WORK ITEM: The data below contains pictures, which are to be skipped; the lines starting at the line with "Which of A, B" and ending at the line with "Image 2: 3-D" are to be output exactly, both ends included.
-- INFORMATION SUPPLIED follows --
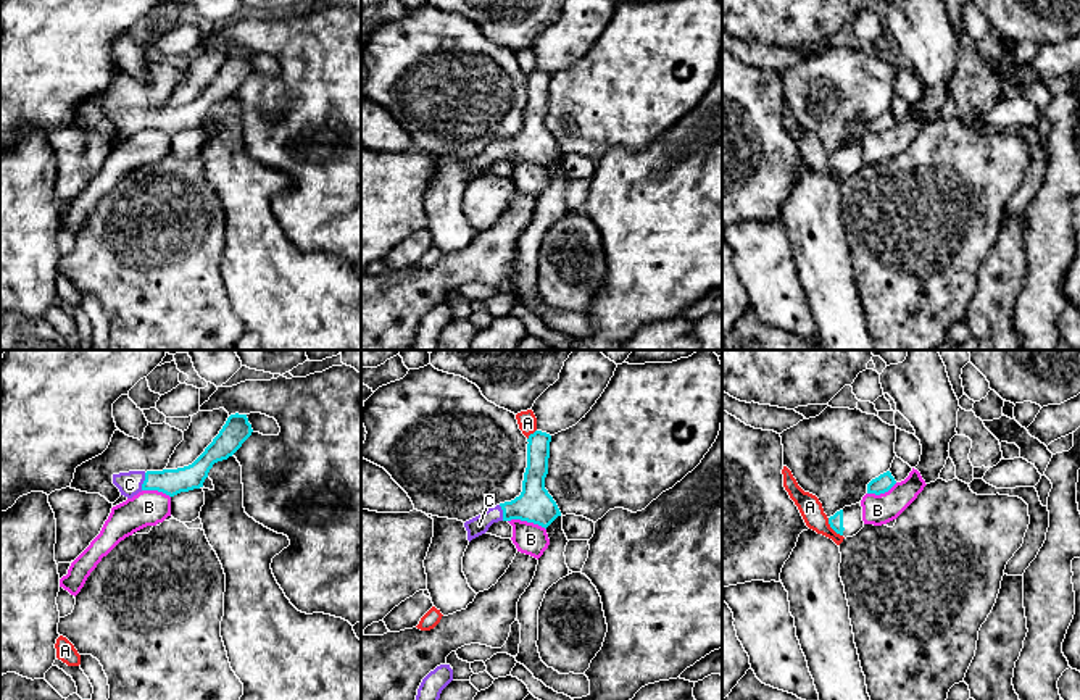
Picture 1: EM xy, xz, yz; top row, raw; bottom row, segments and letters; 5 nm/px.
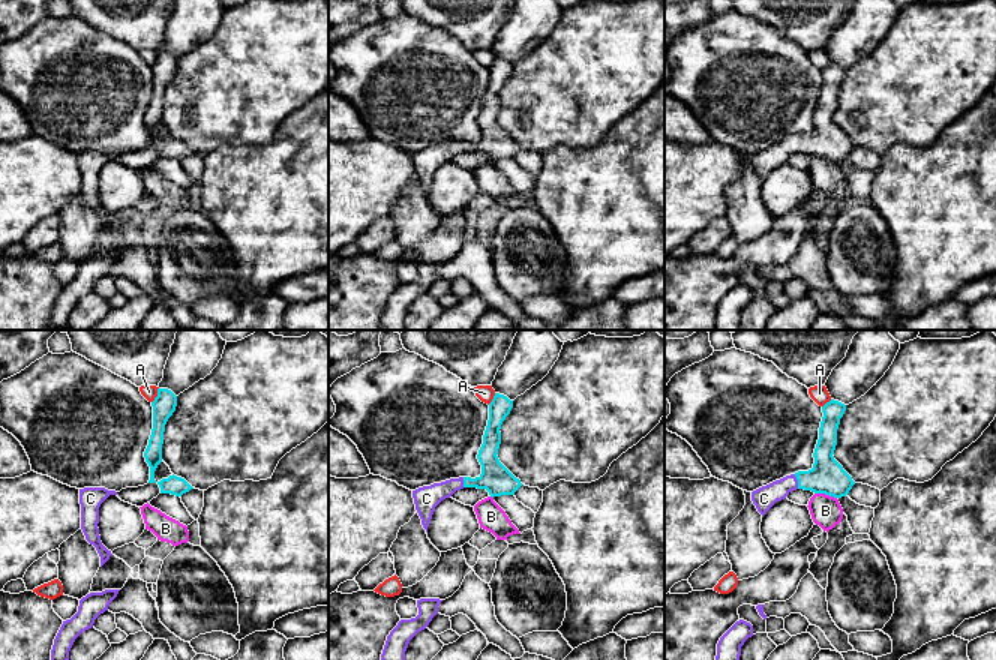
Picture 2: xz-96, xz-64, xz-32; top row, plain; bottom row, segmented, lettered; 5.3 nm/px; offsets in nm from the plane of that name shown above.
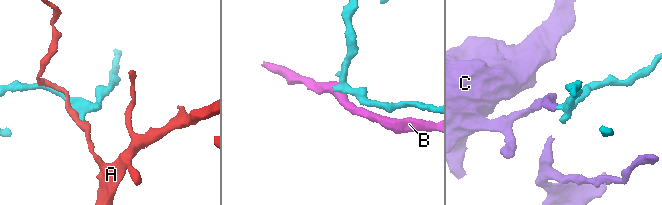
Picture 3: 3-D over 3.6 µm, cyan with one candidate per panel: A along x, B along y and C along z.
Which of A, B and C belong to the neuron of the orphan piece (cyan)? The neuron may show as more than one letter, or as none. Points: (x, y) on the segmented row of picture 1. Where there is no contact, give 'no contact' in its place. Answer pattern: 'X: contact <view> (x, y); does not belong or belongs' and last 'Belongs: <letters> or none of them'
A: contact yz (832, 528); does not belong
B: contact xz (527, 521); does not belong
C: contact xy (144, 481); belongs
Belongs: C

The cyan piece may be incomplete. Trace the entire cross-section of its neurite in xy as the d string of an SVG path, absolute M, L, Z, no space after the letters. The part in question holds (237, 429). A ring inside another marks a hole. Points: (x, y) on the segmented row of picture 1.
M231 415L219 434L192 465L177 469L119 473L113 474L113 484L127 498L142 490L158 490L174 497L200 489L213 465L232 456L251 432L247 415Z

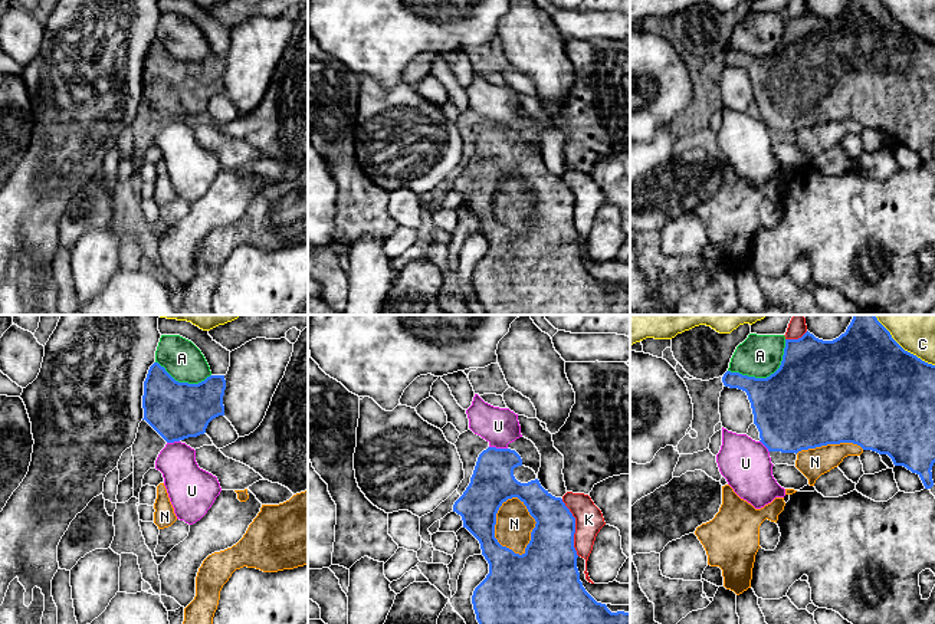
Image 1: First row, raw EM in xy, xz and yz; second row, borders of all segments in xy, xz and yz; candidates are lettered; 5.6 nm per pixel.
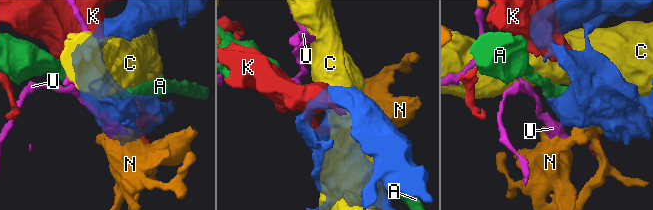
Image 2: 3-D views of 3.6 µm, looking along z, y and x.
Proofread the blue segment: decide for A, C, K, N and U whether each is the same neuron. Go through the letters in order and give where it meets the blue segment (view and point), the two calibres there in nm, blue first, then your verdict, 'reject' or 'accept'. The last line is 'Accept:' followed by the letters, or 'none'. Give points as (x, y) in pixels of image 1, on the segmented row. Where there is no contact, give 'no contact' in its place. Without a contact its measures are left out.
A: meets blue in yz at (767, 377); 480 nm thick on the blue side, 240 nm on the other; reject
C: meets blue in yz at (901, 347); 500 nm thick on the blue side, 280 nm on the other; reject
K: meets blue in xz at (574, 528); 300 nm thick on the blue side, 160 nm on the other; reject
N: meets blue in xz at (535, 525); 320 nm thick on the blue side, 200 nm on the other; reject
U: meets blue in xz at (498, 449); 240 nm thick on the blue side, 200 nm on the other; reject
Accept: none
-- INFORMATION SUPPLIED concluded --
EXERCISE OUTPUT:
Which of A, B and C belong to the neuron of the orphan piece (cyan)? The neuron may show as more than one letter, or as none. Points: (x, y) on the segmented row of picture 1. Where there is no contact, give 'no contact' in its place. Answer pattern: 'X: contact <view> (x, y); does not belong or belongs' and last 'Belongs: <letters> or none of them'
A: contact yz (832, 528); does not belong
B: contact xz (527, 521); does not belong
C: contact xy (144, 481); belongs
Belongs: C

The cyan piece may be incomplete. Trace the entire cross-section of its neurite in xy as the d string of an SVG path, absolute M, L, Z, no space after the letters. The part in question holds (237, 429). A ring inside another marks a hole. Points: (x, y) on the segmented row of picture 1.
M231 415L219 434L192 465L177 469L119 473L113 474L113 484L127 498L142 490L158 490L174 497L200 489L213 465L232 456L251 432L247 415Z

Image 1: First row, raw EM in xy, xz and yz; second row, borders of all segments in xy, xz and yz; candidates are lettered; 5.6 nm per pixel.
Image 2: 3-D views of 3.6 µm, looking along z, y and x.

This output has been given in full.